==== Working data
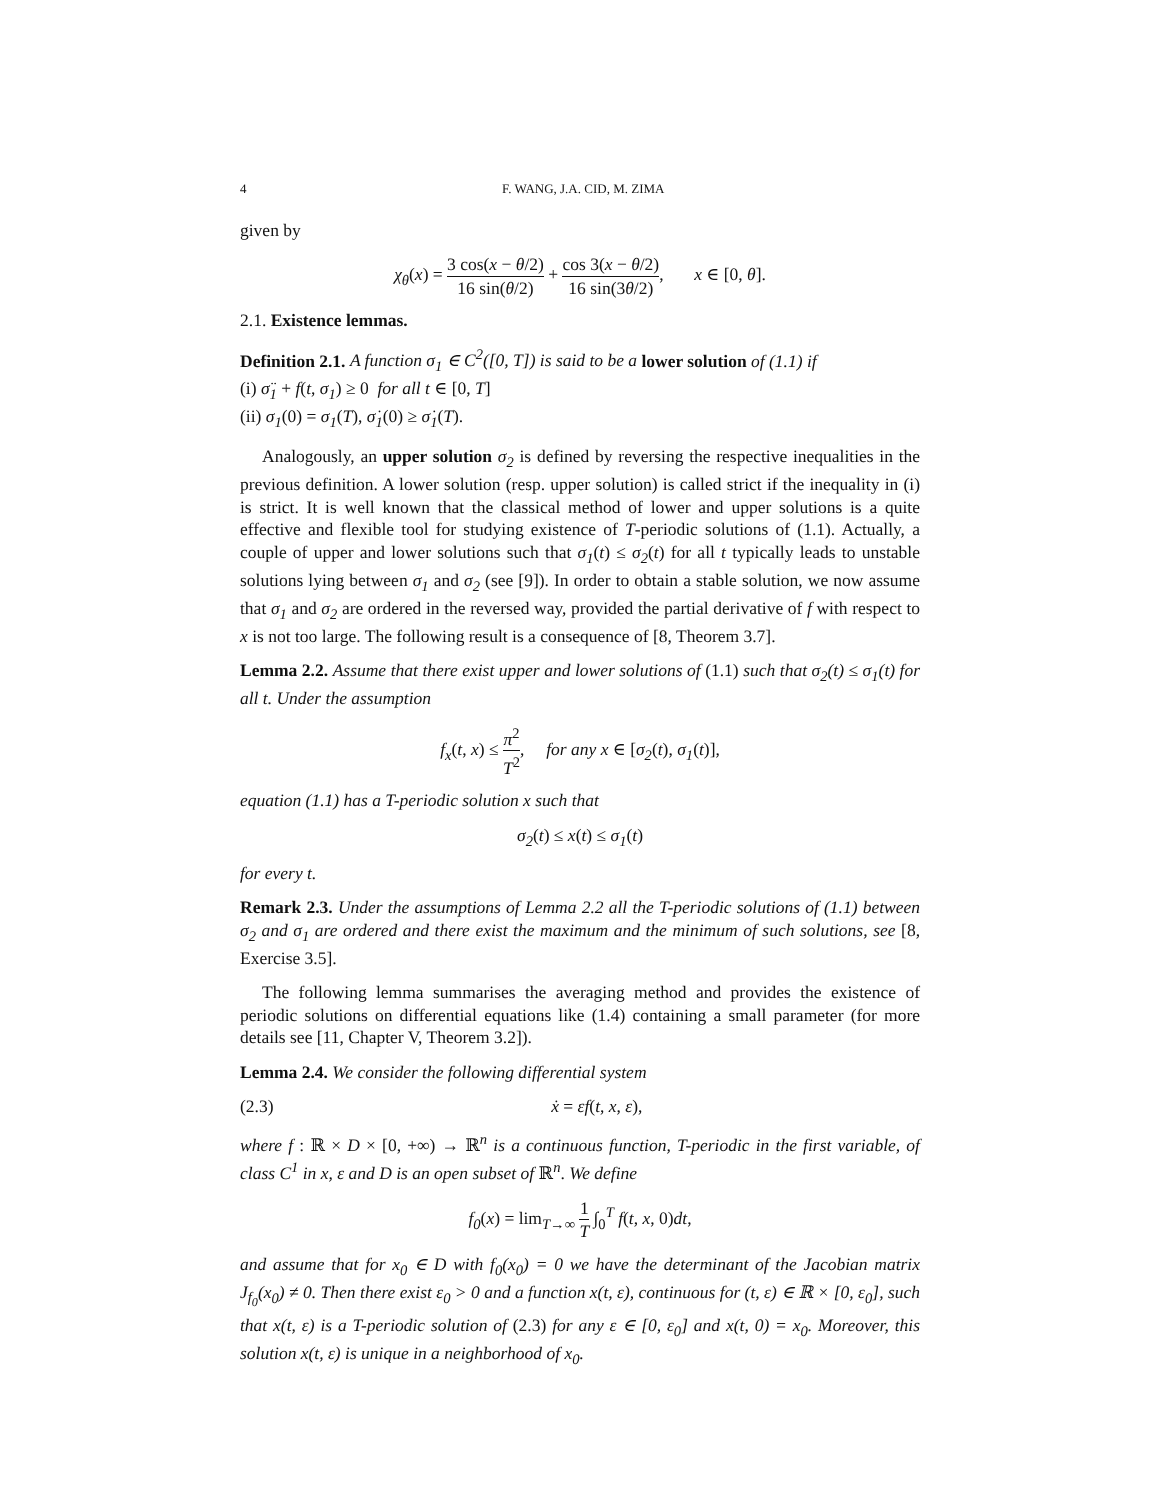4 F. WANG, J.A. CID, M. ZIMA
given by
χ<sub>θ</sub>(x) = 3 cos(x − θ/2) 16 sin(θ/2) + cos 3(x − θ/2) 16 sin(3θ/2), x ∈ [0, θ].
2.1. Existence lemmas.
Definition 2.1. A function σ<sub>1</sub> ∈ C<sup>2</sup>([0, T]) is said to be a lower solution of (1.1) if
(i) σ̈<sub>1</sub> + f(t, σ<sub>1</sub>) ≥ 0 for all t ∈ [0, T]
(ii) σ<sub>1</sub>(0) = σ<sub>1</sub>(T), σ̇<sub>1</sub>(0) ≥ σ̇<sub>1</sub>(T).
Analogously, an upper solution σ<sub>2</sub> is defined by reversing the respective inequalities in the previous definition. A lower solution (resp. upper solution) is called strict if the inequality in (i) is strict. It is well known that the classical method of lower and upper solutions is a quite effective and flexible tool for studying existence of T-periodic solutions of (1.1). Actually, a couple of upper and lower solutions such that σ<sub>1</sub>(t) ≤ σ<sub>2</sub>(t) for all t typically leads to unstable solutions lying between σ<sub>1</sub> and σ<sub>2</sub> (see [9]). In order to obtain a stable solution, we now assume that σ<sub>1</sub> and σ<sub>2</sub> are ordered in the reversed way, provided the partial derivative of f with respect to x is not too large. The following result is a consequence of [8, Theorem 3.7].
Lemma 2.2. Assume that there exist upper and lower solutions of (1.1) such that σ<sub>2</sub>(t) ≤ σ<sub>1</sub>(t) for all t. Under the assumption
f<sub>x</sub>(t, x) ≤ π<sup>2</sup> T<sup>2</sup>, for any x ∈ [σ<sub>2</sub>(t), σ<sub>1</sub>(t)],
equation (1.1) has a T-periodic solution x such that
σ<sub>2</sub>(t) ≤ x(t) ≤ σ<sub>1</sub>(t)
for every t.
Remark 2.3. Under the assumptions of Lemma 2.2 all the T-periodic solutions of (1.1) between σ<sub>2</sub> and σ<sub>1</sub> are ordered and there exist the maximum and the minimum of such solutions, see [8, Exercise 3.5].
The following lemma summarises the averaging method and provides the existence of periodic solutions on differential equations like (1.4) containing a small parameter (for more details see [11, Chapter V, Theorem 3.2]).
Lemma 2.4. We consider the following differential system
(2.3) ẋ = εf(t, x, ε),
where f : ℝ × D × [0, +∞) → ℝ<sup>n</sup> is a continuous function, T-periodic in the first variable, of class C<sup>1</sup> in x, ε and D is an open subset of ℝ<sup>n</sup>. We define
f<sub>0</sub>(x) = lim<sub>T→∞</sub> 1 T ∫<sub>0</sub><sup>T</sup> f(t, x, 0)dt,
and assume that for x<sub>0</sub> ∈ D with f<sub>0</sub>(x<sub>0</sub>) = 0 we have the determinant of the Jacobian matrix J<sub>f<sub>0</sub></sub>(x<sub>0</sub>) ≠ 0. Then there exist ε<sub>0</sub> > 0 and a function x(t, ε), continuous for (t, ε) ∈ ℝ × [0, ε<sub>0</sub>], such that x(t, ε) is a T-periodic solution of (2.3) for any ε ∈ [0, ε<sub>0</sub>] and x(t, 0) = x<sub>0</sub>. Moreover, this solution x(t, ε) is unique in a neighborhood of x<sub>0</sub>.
========
==== Working data
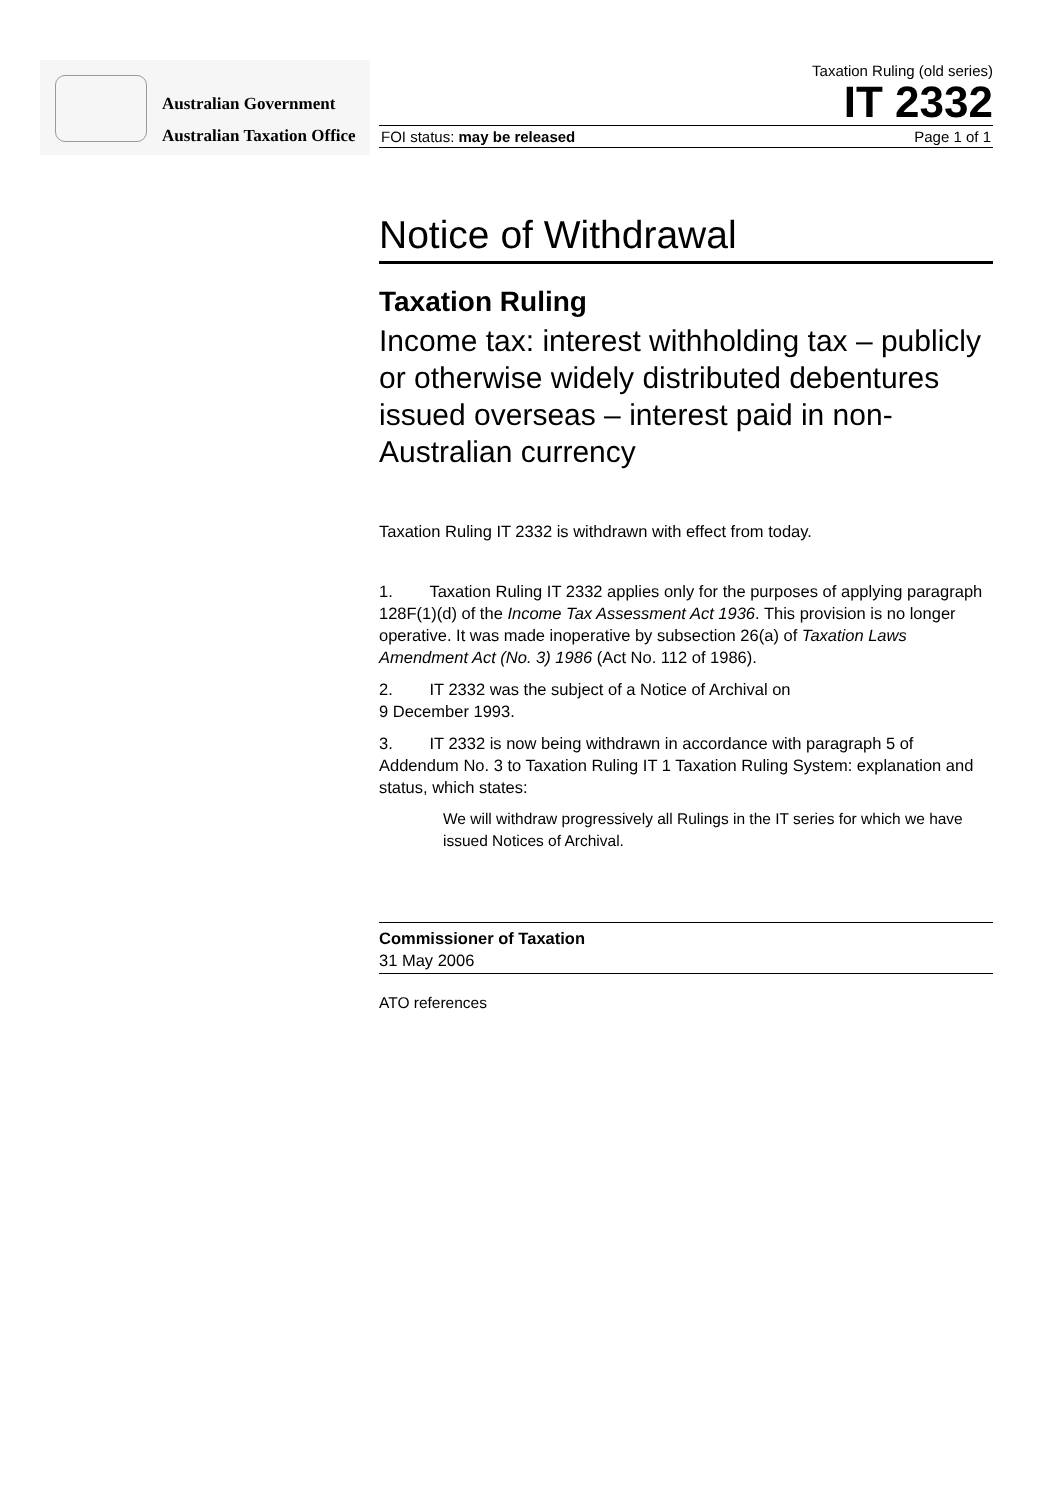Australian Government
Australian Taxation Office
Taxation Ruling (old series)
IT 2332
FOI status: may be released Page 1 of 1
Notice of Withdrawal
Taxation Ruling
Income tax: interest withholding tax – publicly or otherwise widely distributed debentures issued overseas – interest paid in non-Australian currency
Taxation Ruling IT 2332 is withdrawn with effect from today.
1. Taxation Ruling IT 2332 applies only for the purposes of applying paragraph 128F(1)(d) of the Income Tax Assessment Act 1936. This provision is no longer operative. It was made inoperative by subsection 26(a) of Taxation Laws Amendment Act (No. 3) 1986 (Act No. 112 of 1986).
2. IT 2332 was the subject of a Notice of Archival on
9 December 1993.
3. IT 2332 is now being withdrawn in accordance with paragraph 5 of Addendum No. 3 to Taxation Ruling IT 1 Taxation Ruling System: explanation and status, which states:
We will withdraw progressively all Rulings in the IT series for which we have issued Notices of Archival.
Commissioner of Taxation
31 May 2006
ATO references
========
▸ Instructions to follow:
Exact copy, pictures excluded: from the line with "4 F. WANG, J.A. CID, M. ZIMA" up to and including the line with "(ii) σ<sub>1</sub>(0) = σ<sub>1</sub>(T), σ̇<sub>1</sub>(0)" in the data above.

▸ Solution for this exercise:
4 F. WANG, J.A. CID, M. ZIMA
given by
χ<sub>θ</sub>(x) = 3 cos(x − θ/2) 16 sin(θ/2) + cos 3(x − θ/2) 16 sin(3θ/2), x ∈ [0, θ].
2.1. Existence lemmas.
Definition 2.1. A function σ<sub>1</sub> ∈ C<sup>2</sup>([0, T]) is said to be a lower solution of (1.1) if
(i) σ̈<sub>1</sub> + f(t, σ<sub>1</sub>) ≥ 0 for all t ∈ [0, T]
(ii) σ<sub>1</sub>(0) = σ<sub>1</sub>(T), σ̇<sub>1</sub>(0) ≥ σ̇<sub>1</sub>(T).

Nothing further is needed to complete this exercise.